Main goroutine sleeps 2 seconds
Func goroutine sends data:  1
Func goroutine sends data:  2
Main goroutine begins receiving data
Main goroutine received data: 1
Main goroutine received data: 2
Main goroutine received data: 3
Func goroutine sends data:  3
Func goroutine sends data:  4
Func goroutine sends data:  5
Routine done with work
Main goroutine received data: 4
Main goroutine received data: 5
fatal error: all goroutines are asleep - deadlock!

goroutine 1 [chan receive]:
main.main()
    /tmp/sandbox3301646152/prog.go:26 +0x194

Program exited.

Main never got even to close the channel, it was blocked in the range loop. It'll stay here forever, until it gets a value, or someone closes the channel. We don't have any other routine to do that, so deadlock.

Answer 2

But I thought to do a range over a buffered channel, the range function has to know beforehand how many elements to iterate over and for that channel must be closed. 

That assumption is wrong and the root of all misunderstandings.

The behavior of ranging over a channel is described in the Go Spec: https://golang.org/ref/spec#For_statements

For channels, the iteration values produced are the successive values sent on the channel until the channel is closed. If the channel is nil, the range expression blocks forever.

The channel does not need to be closed when the for statement is evaluated and the statement does not need to know number of elements.

So, in your code, when you put close in Pos1, it is indeed the right way to do it. When you put it in Pos3, the for loop waits the channel to be closed, which can only happen after the for loop itself, so it is a deadlock.
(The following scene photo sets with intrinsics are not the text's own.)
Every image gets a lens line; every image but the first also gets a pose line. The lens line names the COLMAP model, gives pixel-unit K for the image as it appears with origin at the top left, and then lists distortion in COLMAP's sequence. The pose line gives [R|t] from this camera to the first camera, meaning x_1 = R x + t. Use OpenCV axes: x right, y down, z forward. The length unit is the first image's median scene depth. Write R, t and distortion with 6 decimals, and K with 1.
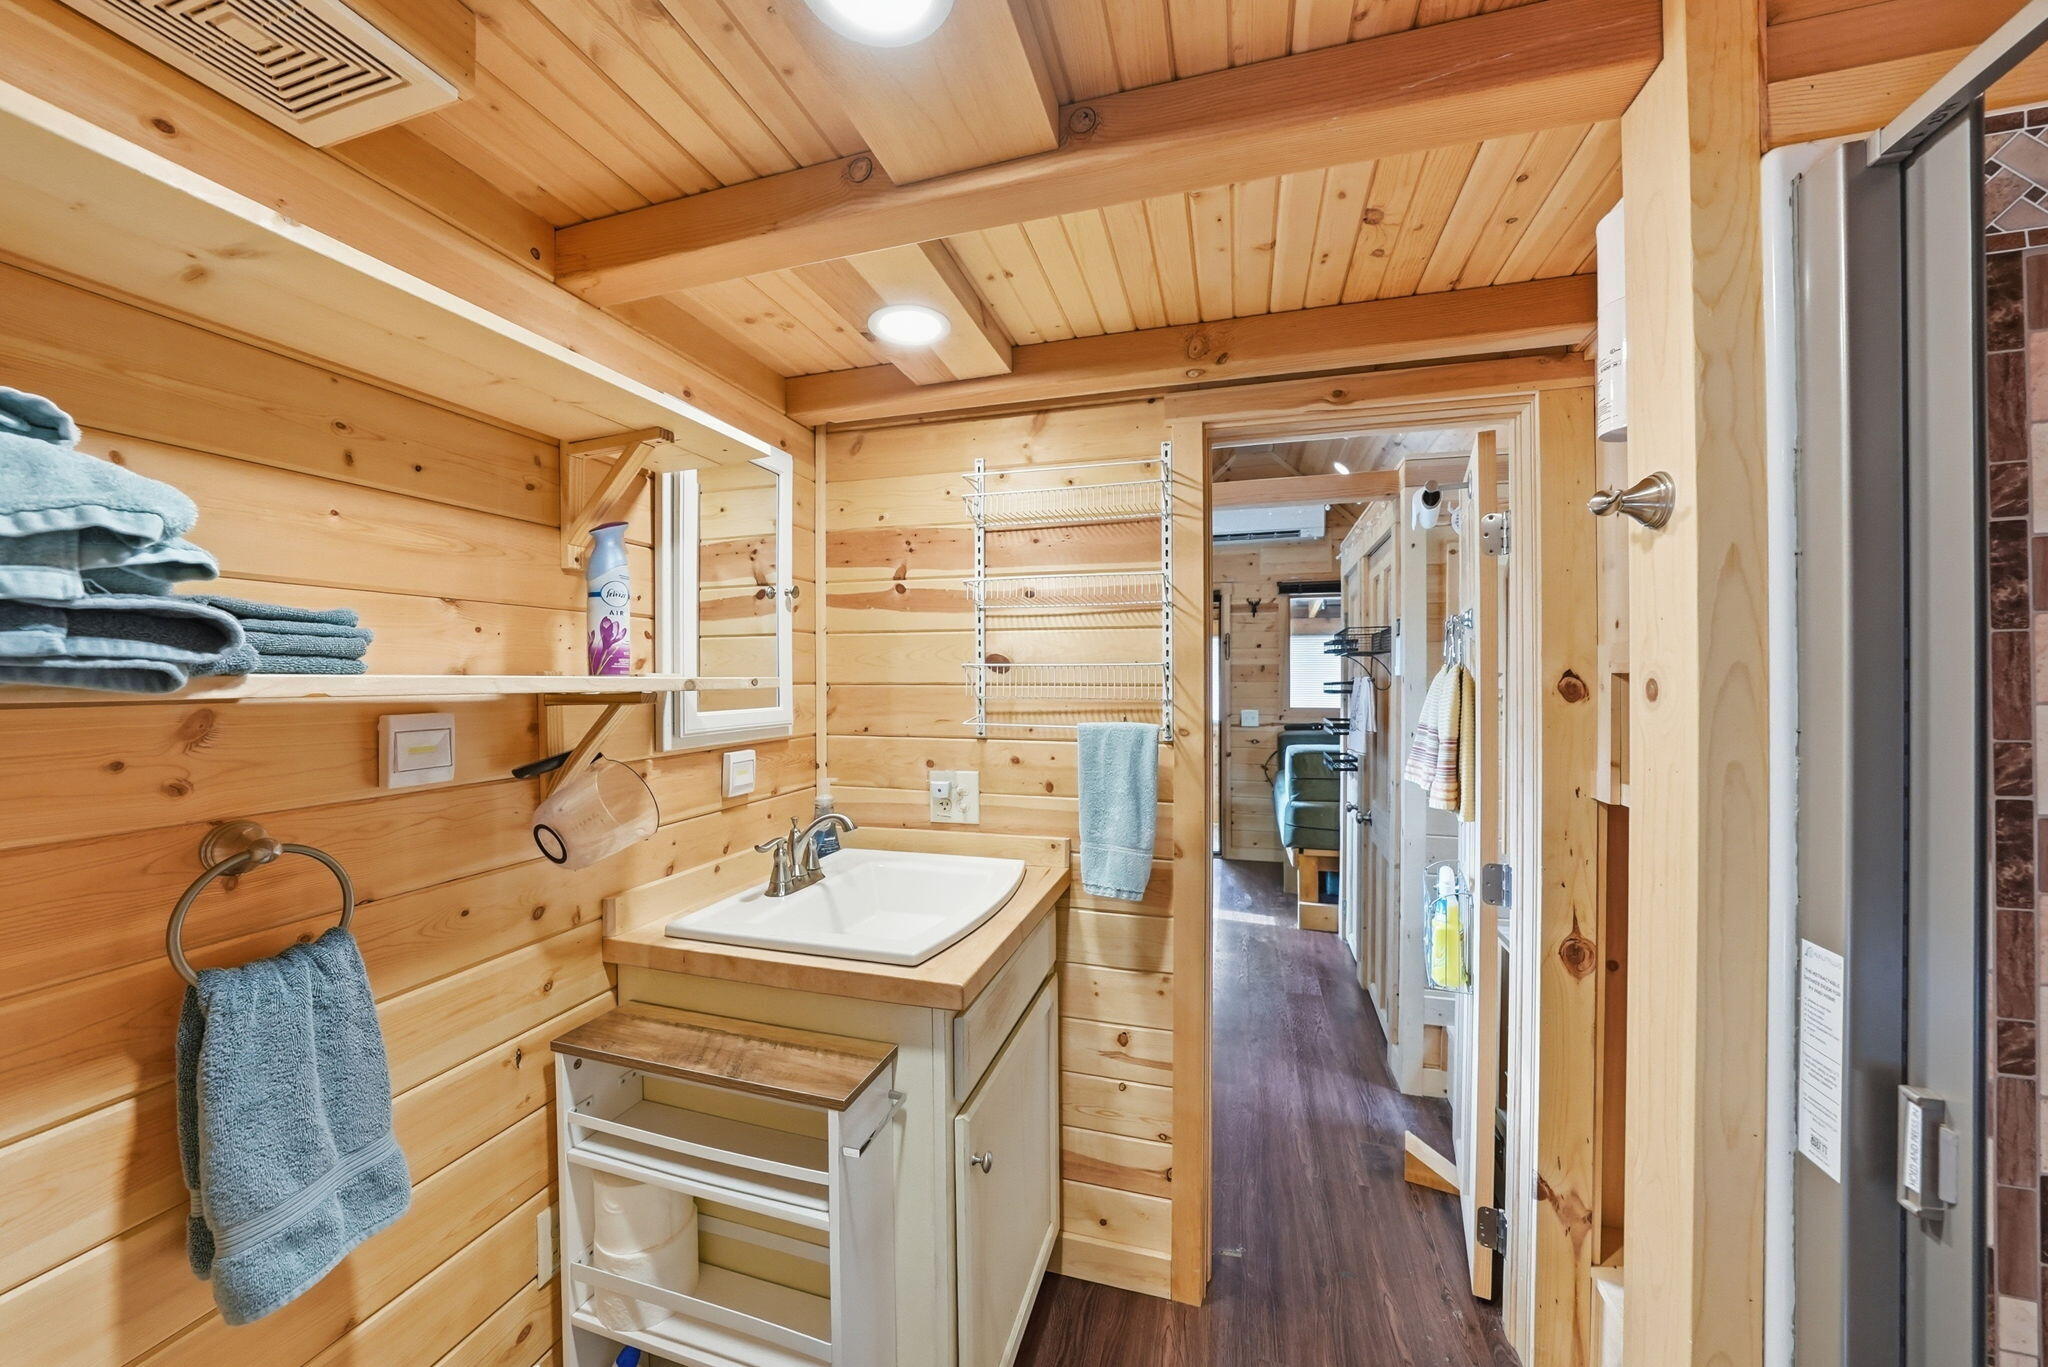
lens RADIAL K [[704.2, 0, 1023.6], [0, 704.2, 677.8], [0, 0, 1]] dist [-0.016499, 0.000674]
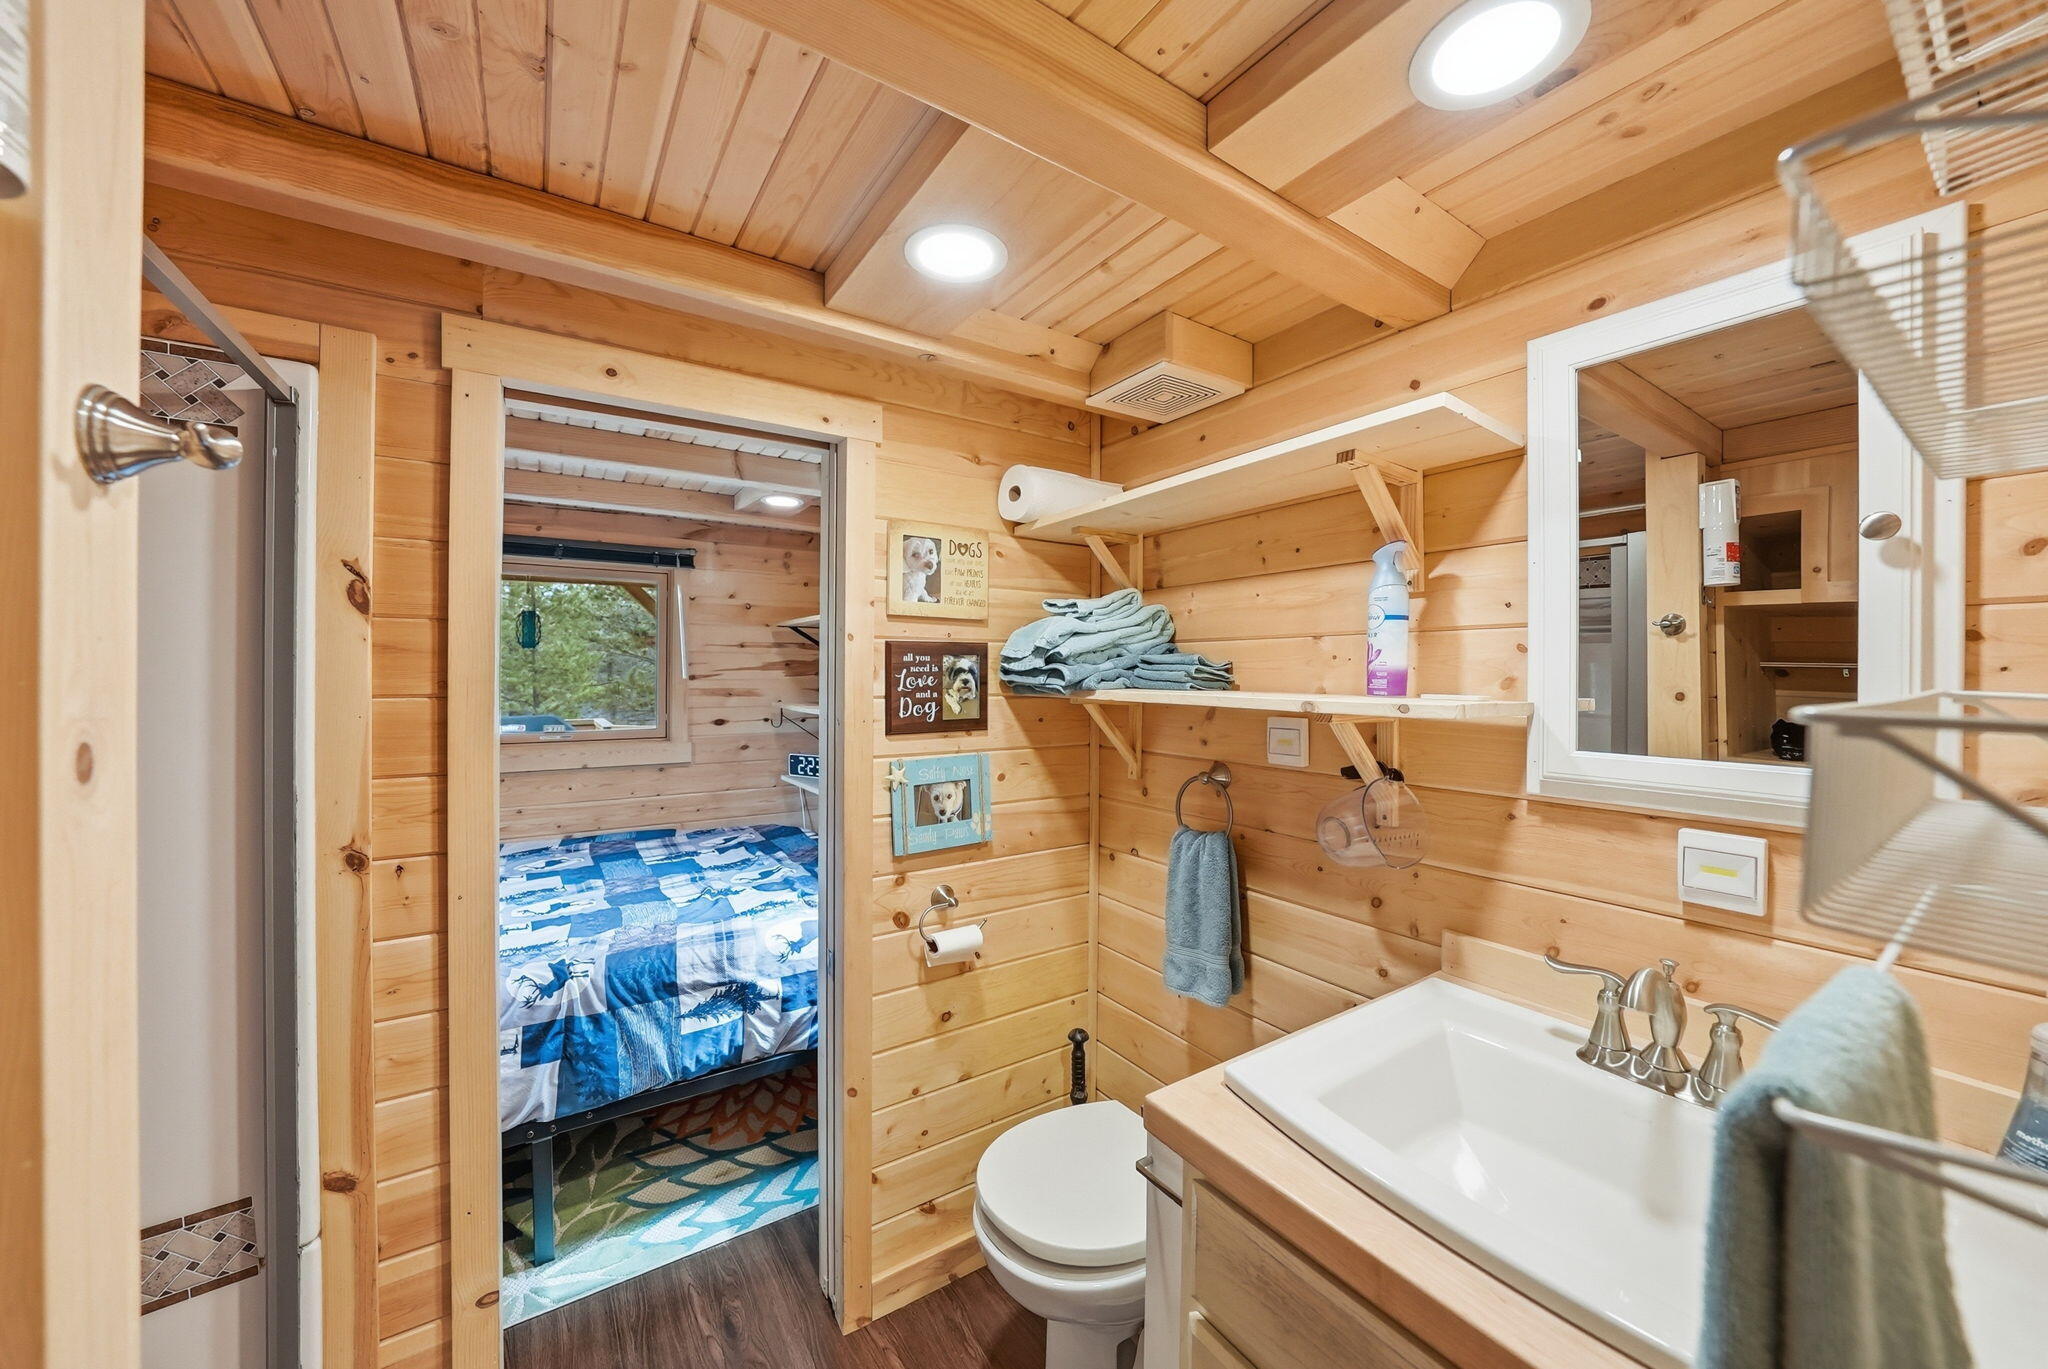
lens RADIAL K [[704.2, 0, 1017.6], [0, 704.2, 677.8], [0, 0, 1]] dist [-0.016499, 0.000674]
pose [[-0.627044, 0.005339, -0.778965, 0.526904], [-0.002202, 0.999960, 0.008626, -0.035699], [0.778981, 0.007124, -0.627008, 1.186757]]
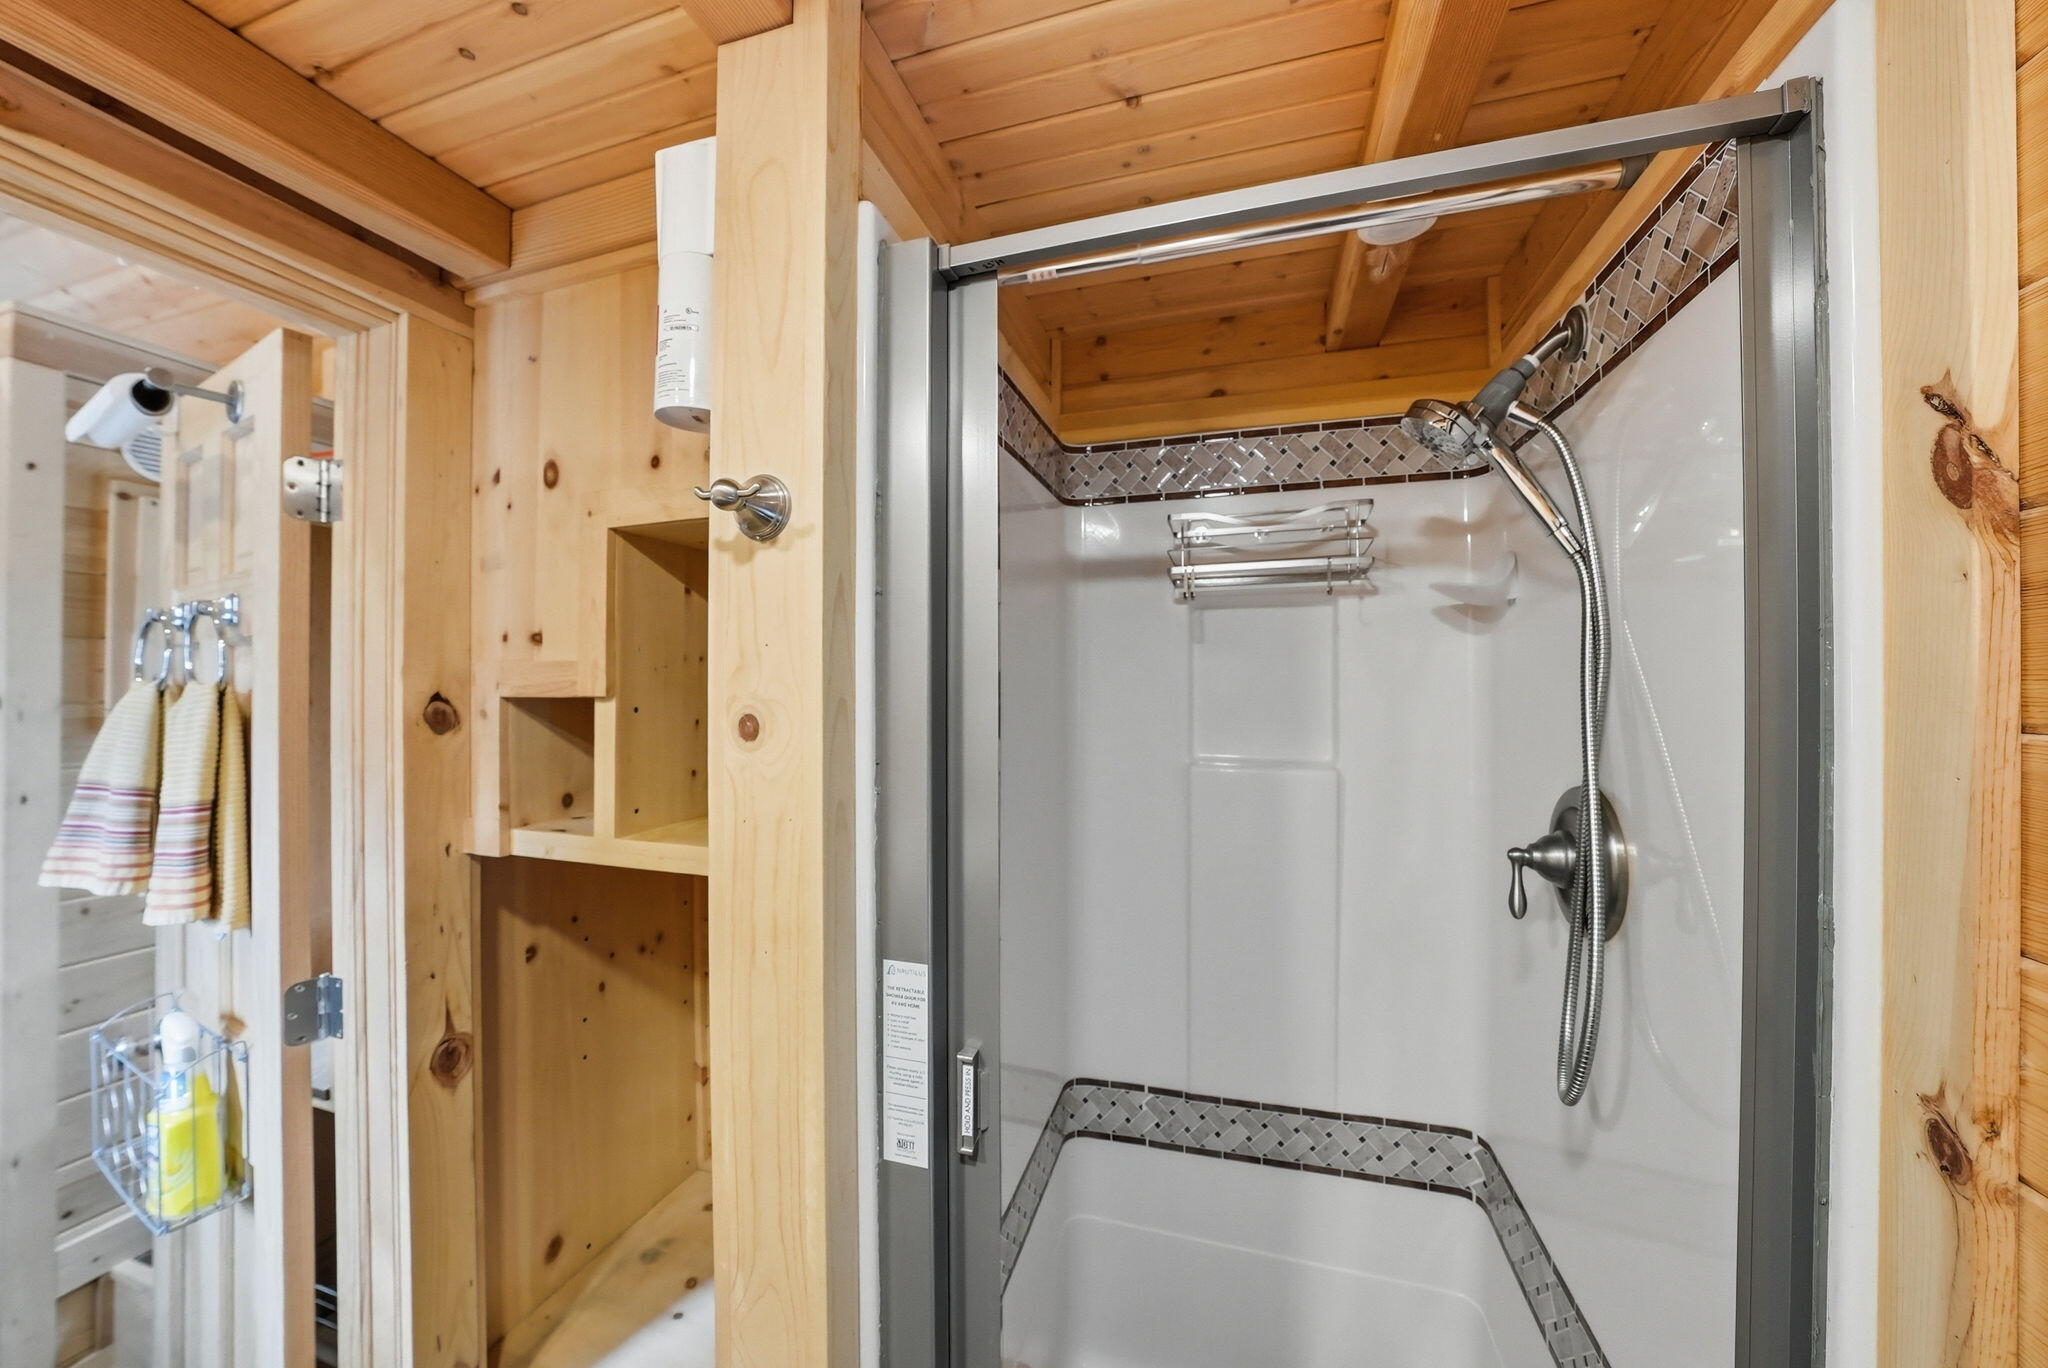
lens RADIAL K [[704.2, 0, 1024.4], [0, 704.2, 680.8], [0, 0, 1]] dist [-0.016499, 0.000674]
pose [[0.012215, 0.011430, 0.999860, 0.028902], [-0.000645, 0.999935, -0.011423, -0.020631], [-0.999925, -0.000505, 0.012221, 0.439874]]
Putting close in Pos2 is buggy and the behavior is a little tricky. It is possible to raise an error, yet it is possible to just output two numbers. This is because when the channel is closed before the for loop, the loop can run without block and then main() returns. And when main() returns, the Go program ends. Whether it raises an error solely depends on if the scheduler switch to goroutine between the process, which is not guaranteed.